NEW VERDICT IN CAPITOL RIOT CASE THROWS A WRENCH INTO POLITICAL NARRATIVE:

A federal defense contractor who had been charged with four misdemeanors for walking into the Capitol on Jan. 6, fought the charges and was acquitted on all counts today by Judge Trevor McFadden. Matthew Martin was charged with: entering and remaining in a restricted building, disorderly and disruptive conduct in a restricted building, violent entry and disorderly conduct in a Capitol building, as well as parading, demonstrating, or picketing in a Capitol building.

But Martin didn’t commit any violence or break into the building. He argued that he believed that the Capitol Police had allowed him into the building, and he just walked in.

From Politico:

McFadden said that, based on video of the scene, that assertion was at least “plausible” and that prosecutors failed to prove the case beyond a reasonable doubt.

“People were streaming by and the officers made no attempt to stop the people,” said the judge [….]

“I do think the defendant reasonably believed the officers allowed him into the Capitol,” the judge said.

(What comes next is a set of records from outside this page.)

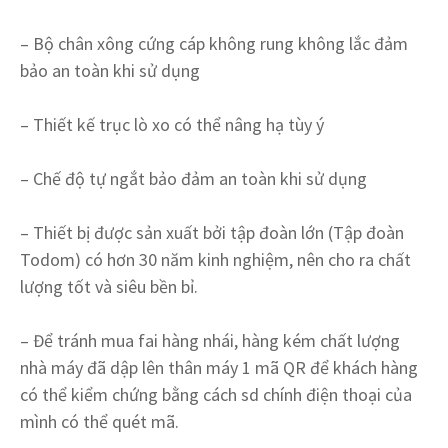
– Bộ chân xông cứng cáp không rung không lắc đảm
bảo an toàn khi sử dụng
– Thiết kế trục lò xo có thể nâng hạ tùy ý
– Chế độ tự ngắt bảo đảm an toàn khi sử dụng
– Thiết bị được sản xuất bởi tập đoàn lớn (Tập đoàn
Todom) có hơn 30 năm kinh nghiệm, nên cho ra chất
lượng tốt và siêu bền bỉ.
– Để tránh mua fai hàng nhái, hàng kém chất lượng
nhà máy đã dập lên thân máy 1 mã QR để khách hàng
có thể kiểm chứng bằng cách sd chính điện thoại của
mình có thể quét mã.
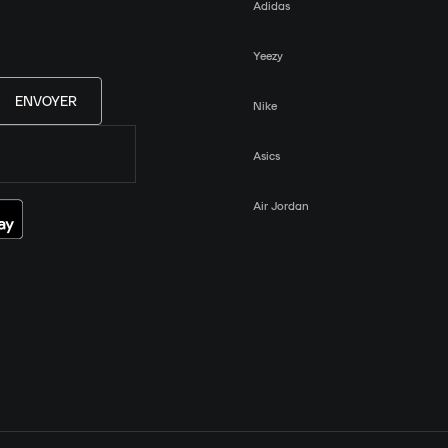
Adidas
Yeezy
ENVOYER
Nike
Asics
Air Jordan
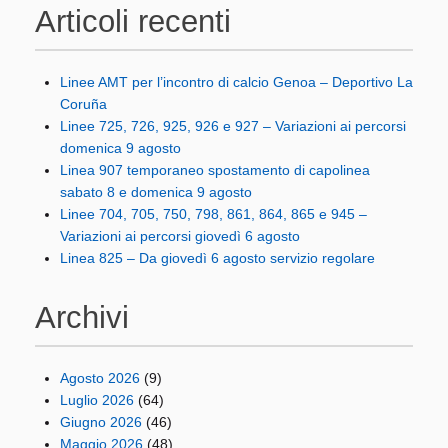
Articoli recenti
Linee AMT per l’incontro di calcio Genoa – Deportivo La
Coruña
Linee 725, 726, 925, 926 e 927 – Variazioni ai percorsi
domenica 9 agosto
Linea 907 temporaneo spostamento di capolinea
sabato 8 e domenica 9 agosto
Linee 704, 705, 750, 798, 861, 864, 865 e 945 –
Variazioni ai percorsi giovedì 6 agosto
Linea 825 – Da giovedì 6 agosto servizio regolare
Archivi
Agosto 2026
(9)
Luglio 2026
(64)
Giugno 2026
(46)
Maggio 2026
(48)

McFadden said that the government did not show any evidence of Martin crossing police lines, and that Martin’s “conduct was about as minimal….as I can imagine.”

This is a significant verdict. While some are charged with more serious offenses, many of the people charged for Jan. 6 offenses are in a similar position to Martin — they didn’t do much beyond walk into the building. Some have argued — as Martin did — that the police let them in.

And as Julie Kelly tweets, “What’s notable in this trial isn’t so much that Martin convinced McFadden he was waved into the building but that a USCP official CONFIRMED under oath that police let people inside.”